During its best, most convulsive moments, “Stomp’’ shows what it is possible when you let the id off its leash. Yet it also has a charmingly old-fashioned, let’s-put-on-a-show quality. Its guiding assumption is that there is music everywhere you look, because anything - brooms, dustpans, trash cans, tires, tubes, the human body - can be turned into a musical instrument. The extension of that assumption, I guess, is that anyone can be a performer.
Which is not to say that we could do what this talented cast does. We couldn’t. It would be hard to match their kinetic energy, for one thing. The eight performers in “Stomp’’ - six men and two women attired in T-shirts, work boots, and paint-spattered jeans - are in nearly constant motion for 90 minutes.
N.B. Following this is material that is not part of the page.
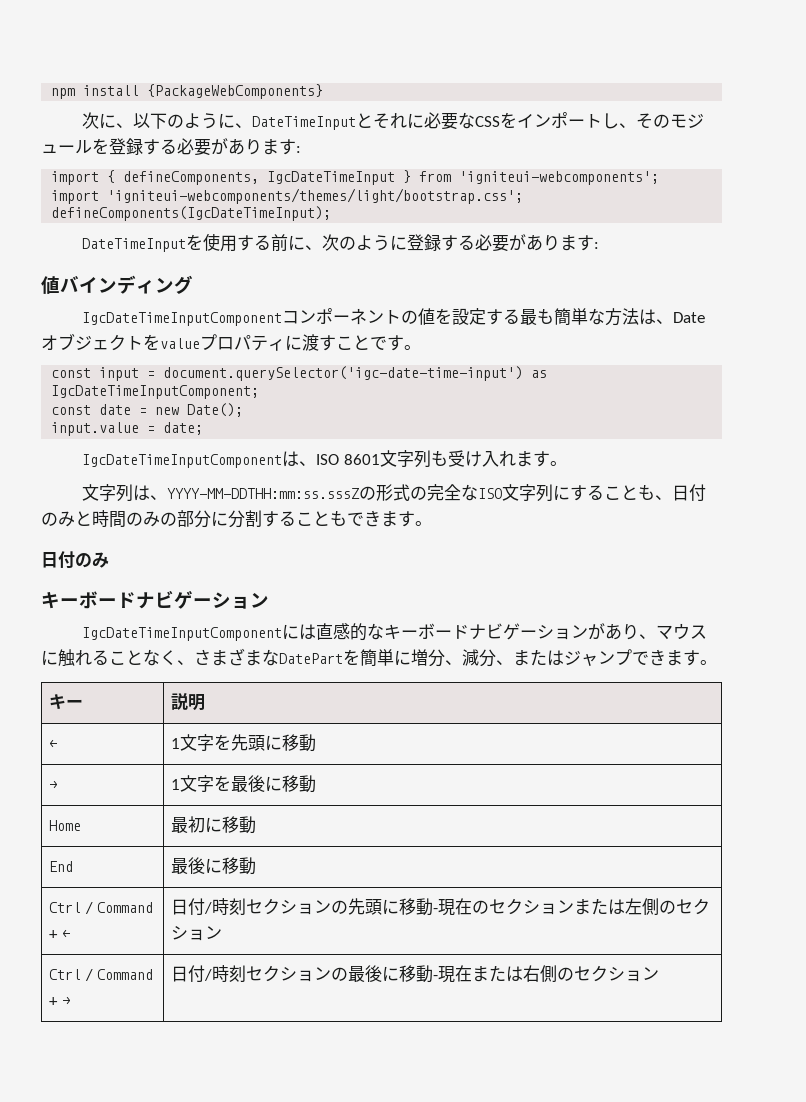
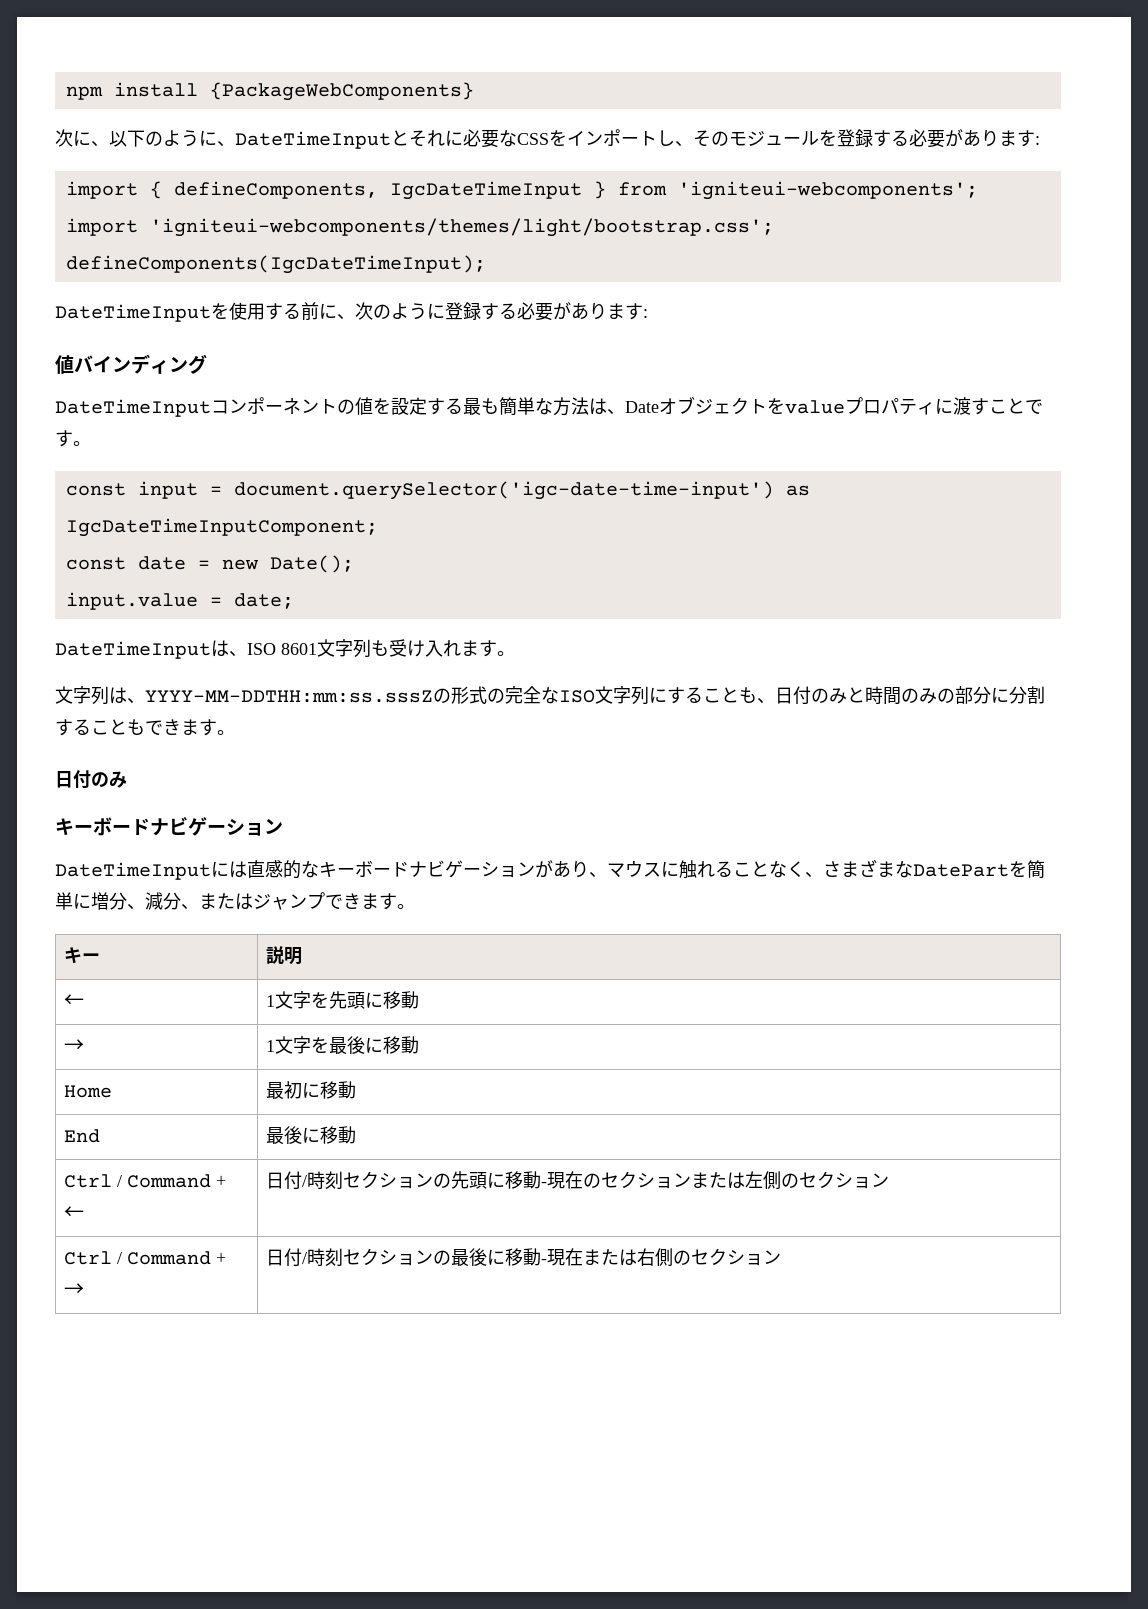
[82,312,283,326] IgcDateTimeInputComponent -> [55,399,211,417] DateTimeInput
[82,454,283,468] IgcDateTimeInputComponent -> [55,641,211,659] DateTimeInput
[82,627,283,641] IgcDateTimeInputComponent -> [55,862,211,880] DateTimeInput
Routines unfold in a seeming frenzy that is actually a tightly choreographed blend of movement, slapstick, and percussive pounding. Hands are clapped, feet are stomped, and every imaginable surface is slapped, pummeled, or kicked to generate a constant, pulsing rhythm.
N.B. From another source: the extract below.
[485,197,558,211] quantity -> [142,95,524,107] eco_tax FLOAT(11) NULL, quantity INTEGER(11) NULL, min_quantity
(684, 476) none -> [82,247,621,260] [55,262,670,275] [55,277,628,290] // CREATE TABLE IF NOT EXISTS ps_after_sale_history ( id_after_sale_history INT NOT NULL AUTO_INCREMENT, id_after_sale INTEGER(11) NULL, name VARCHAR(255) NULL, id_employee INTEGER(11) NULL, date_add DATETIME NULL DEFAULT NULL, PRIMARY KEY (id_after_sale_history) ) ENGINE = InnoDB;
There is no narrative to speak of in “Stomp,’’ though there are some amusing mini-rivalries and displays of one-upsmanship, and no dialogue (unless you count the occasional yip or screech). This edition of “Stomp’’ contains one new juggling routine that the Flying Karamazov Brothers would be proud to call their own, in which the ensemble spreads out across the stage and sends paint cans soaring back and forth in criss-cross patterns. In another new bit, the drumstick-wielding performers wear huge, tractor-tire inner tubes around their waists, which they then proceed to bounce and batter.
But the high point for me was when the performers were tethered to a large scaffold and proceeded, in a kind of triumph over their surroundings, to coax a mini-symphony from the array of junk (pots, pans, traffic signs) hanging on the scaffold. The scene somehow evoked Fritz Lang’s “Metropolis.’’
On a set that could be either an industrial work site or a junkyard, the ensemble waged rat-a-tat battles with long sticks and created hypnotic sounds with nothing more than a few rubber tubes. It gladdened this old journalist’s heart to see an ingenious routine built around the aural and visual effects that can be produced by newspapers (including your trusty Globe). One performer amusingly mimicked the birth of a bird (or was that a “Jurassic Park’’-like pterodactyl?) by bursting his head through a newspaper.
However, a couple of “Stomp’’ numbers may have reached their expiration date, such as a routine involving cigarette lighters and another in which the performers opened and closed folding chairs and slid them across the stage. Both had a so-what feel.
During one of the show’s rare quiet moments at the performance I attended, someone’s cellphone went off and kept ringing. The performers paused ever so briefly and looked out at the audience. Would we see a reprise of the already-famous moment last month when Hugh Jackman chided an audience member whose cellphone interrupted his performance in “A Steady Rain’’ on Broadway?
We would not. The action resumed. Stomping well is the best revenge, I suppose. And if there is anything these energetic and inventive troupers know for sure, it’s that any noise you can make, they can make louder.